We got here, as you have probably guessed, because of the muscle car dealers have on Capitol Hill. They pour money into campaigns, have high-profile representatives like Gail Miller and Karl Malone who have lawmakers' ears, and they engender goodwill by sponsoring sports teams, Scout troops and arts events in legislators' communities.

State Rep. Kim Coleman, R-West Jordan, who tried to get rid of the new-car franchise requirement in 2015 and 2016, kicked the hornet's nest and ended up in the middle of a brawl between Tesla and the car dealers.

Now, with the Supreme Court having ruled, she'll likely try again next year to clarify the law so that Tesla can sell new cars in the state, and she shouldn't stop with just Tesla.

It makes sense.

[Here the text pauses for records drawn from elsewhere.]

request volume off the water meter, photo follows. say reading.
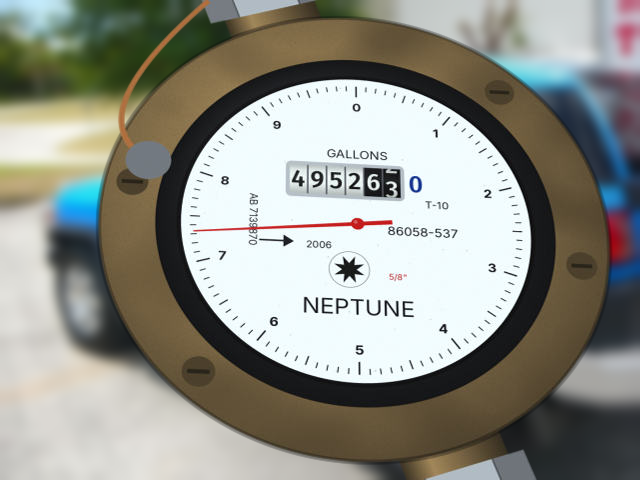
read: 4952627.3 gal
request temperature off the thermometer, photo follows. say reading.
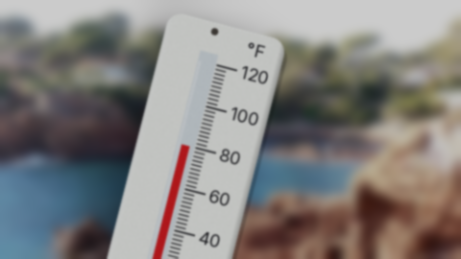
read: 80 °F
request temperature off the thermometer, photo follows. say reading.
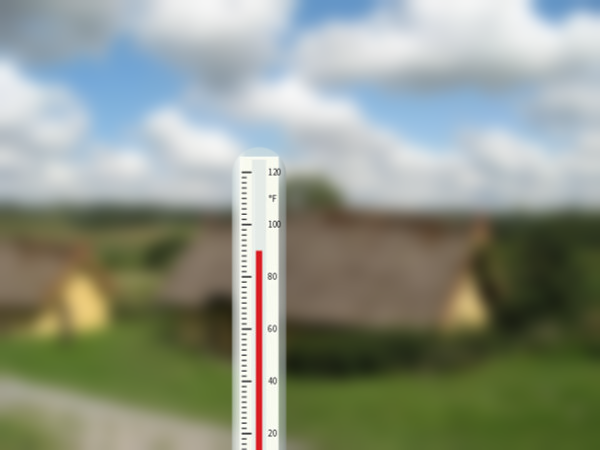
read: 90 °F
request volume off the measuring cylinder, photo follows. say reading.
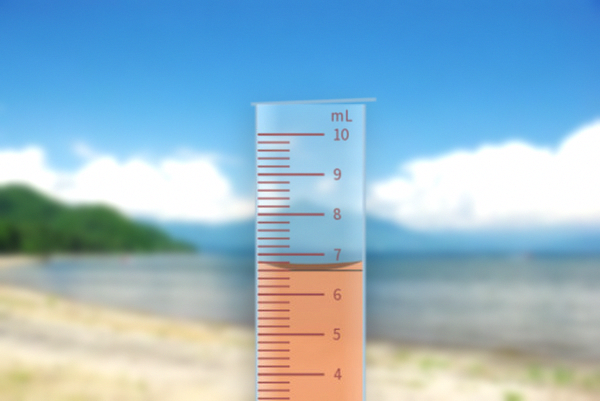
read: 6.6 mL
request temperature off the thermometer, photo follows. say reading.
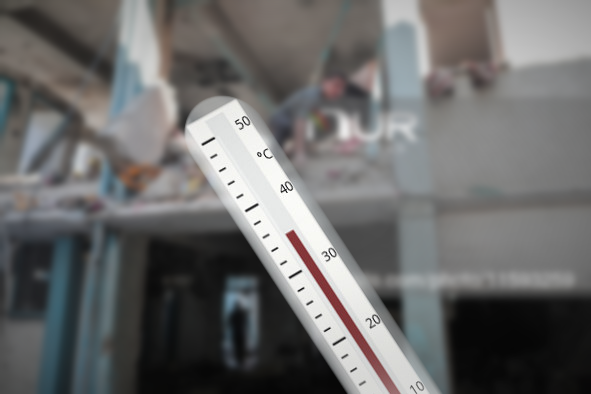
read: 35 °C
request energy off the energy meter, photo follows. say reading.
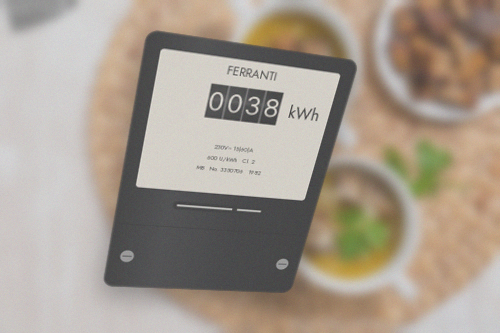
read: 38 kWh
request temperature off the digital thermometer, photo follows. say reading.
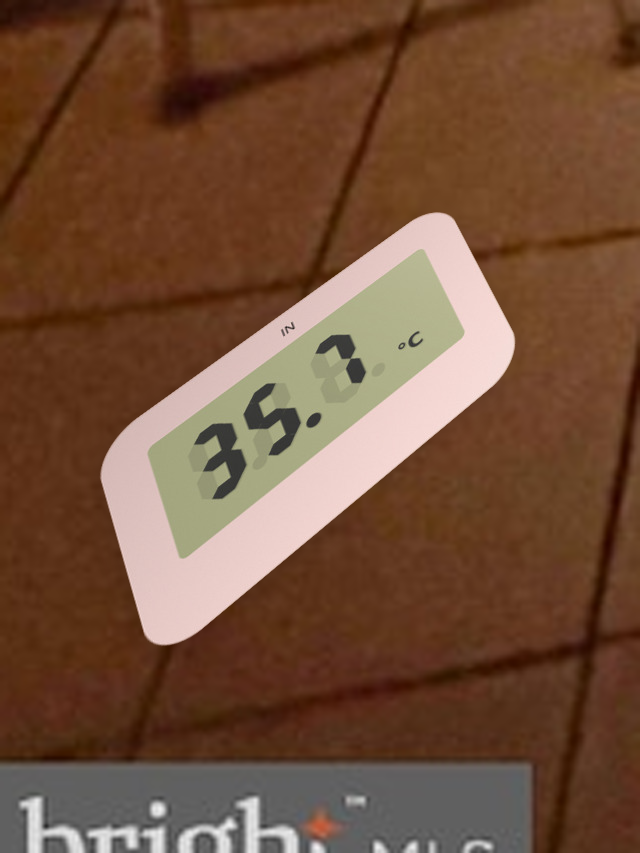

If franchised dealerships really are good for customers, then they don't have anything to worry about — they'll survive and continue to thrive. If manufacturers selling directly to customers is the best way, it shouldn't be limited to Tesla; let Toyota and Honda and Ford do it, too.

Just because things have been done one way for years doesn't mean it's the only way, or even the best way, for the future.

Tesla has demonstrated that much by putting a premium on innovation.

I witnessed it firsthand as I slammed on the pedal and blew along Interstate 80, the acceleration pushing me back into the seat. I flipped on the self-driving feature, let go of the wheel and silently breezed past a row of semi-trucks. "This is going to change America," my kid said from the back seat.

He might be right — if we can get the politicians out of the way.